Wednesday, May 6, 2020

Our Time and Place



   
 We used to play hide-and-seek on summer nights when I was a kid. We also made up our own games in the dark because it added a little variety and maybe made it a little more scary. Sometimes we would play at the Friends’ Meeting House up the street from where I lived and sometimes we would play at my house.   
     It seems to me now that those games went on for hours, but that’s probably not the case. Time always seemed longer as a kid. I think that was because we weren’t paying attention to the time or weren’t thinking that time even mattered. And as a kid in those days, there was a sense of timelessness when you were off from school for the summer. There were very few organized activities that parents would sign you up for—you were mostly just left on your own to make your own fun.

     The town I grew up in—Medford, NJ—was a true example of small town America in the classic Americana sense. We had a movie theater with a Saturday afternoon matinee, a store to buy comic books and candy in, a swimming hole and a creek to fish in, a woods to explore and play in, a five and dime store to use your allowance in, and a soda fountain with booths and a counter. On Friday nights, there was a dance at the Community Center, and before it became a legal issue, the firemen had an annual carnival with games like penny tosses and wheels to bet your money on.

     Reminiscing about these things lately during these pandemic days, has made me realize that time is more powerful than just the ticking of a clock and the flipping of the calendar. It moves us on without asking our permission. It changes us physically, mentally, and emotionally in many ways, sometimes subtly. It demands our cooperation in accepting the present for whatever it is—otherwise, be miserable or uncomfortable or melancholy.

     In his essay, Self-Reliance, Ralph Waldo Emerson wrote: Accept the place the divine providence has found for you, the society of your contemporaries, the connection of events. As difficult as that may be, I suppose that that may apply to some extent to the present scenario we all find ourselves in, as unpleasant and uncertain ans restrictive as it may be. I want to be quick to point out that I don’t believe even for a moment that God has anything to with Covid-19. Here I am talking about the unfolding of human history. i.e.-I’m talking time, not situation.

     There have been a countless number of conditions that the inhabitants of this planet have had to endure that have impacted the joy of being alive. Some of them have been great in size and have been wide-sweeping; some of them have altered life as it was known in whatever era it was taking place; some of them seemed, I’m sure, like the end of all things good and hopeful.

     All I know is that this is my time and yours to be alive and walk our walk in this time and place. I say that it is more than okay to reminisce longingly and fondly of former days. It’s okay to complain once in a while. There’s nothing wrong with feeling sad or alone. Those are all human emotions that are part of who we are. BUT behind the scenes of illness and commotion and heartbreak and restlessness and worry appearing in our personal lives and on our TV screens and pouring out of our radios, there is still life. This is our time in the same way it was the time for parents and grandparents and ancestors for generations long ago.
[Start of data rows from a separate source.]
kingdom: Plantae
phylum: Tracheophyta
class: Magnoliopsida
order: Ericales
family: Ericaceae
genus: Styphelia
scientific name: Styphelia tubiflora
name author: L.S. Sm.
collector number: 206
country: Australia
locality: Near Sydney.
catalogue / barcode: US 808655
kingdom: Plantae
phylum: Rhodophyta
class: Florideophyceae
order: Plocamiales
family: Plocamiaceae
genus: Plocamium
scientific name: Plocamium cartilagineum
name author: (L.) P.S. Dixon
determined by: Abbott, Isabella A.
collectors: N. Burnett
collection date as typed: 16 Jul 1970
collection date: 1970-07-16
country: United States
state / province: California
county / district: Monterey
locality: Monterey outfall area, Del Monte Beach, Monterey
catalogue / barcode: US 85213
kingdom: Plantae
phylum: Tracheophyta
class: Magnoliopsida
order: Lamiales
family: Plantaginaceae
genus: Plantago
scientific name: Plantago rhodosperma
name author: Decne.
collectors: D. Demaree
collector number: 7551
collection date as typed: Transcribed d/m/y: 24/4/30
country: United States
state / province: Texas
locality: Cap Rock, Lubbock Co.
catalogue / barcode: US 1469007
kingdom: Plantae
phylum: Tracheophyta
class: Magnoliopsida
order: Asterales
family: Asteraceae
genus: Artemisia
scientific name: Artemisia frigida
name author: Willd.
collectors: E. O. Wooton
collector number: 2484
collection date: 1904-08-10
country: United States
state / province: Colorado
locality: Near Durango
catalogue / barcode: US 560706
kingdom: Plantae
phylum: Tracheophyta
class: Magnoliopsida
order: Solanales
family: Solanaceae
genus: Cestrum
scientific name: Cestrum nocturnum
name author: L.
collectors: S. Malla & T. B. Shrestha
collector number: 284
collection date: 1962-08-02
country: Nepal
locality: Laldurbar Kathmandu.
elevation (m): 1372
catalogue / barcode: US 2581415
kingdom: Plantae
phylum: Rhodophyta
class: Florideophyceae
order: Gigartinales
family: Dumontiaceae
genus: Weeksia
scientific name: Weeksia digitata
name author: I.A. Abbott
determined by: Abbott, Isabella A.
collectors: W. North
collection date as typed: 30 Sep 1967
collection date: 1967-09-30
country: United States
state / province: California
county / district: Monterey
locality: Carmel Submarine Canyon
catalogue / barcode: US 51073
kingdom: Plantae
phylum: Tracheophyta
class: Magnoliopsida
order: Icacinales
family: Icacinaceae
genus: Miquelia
     It is my personal feeling that as we experience this time and place, we have no way of knowing the future, but we do know ourselves and those we love and those by whom we are loved. Perhaps it would be a good and helpful practice to take pauses from time to time in our day, to stand or sit quietly somewhere for just a moment, take a deep breath, and think about the love we have known throughout our lives and the love we have in our lives today.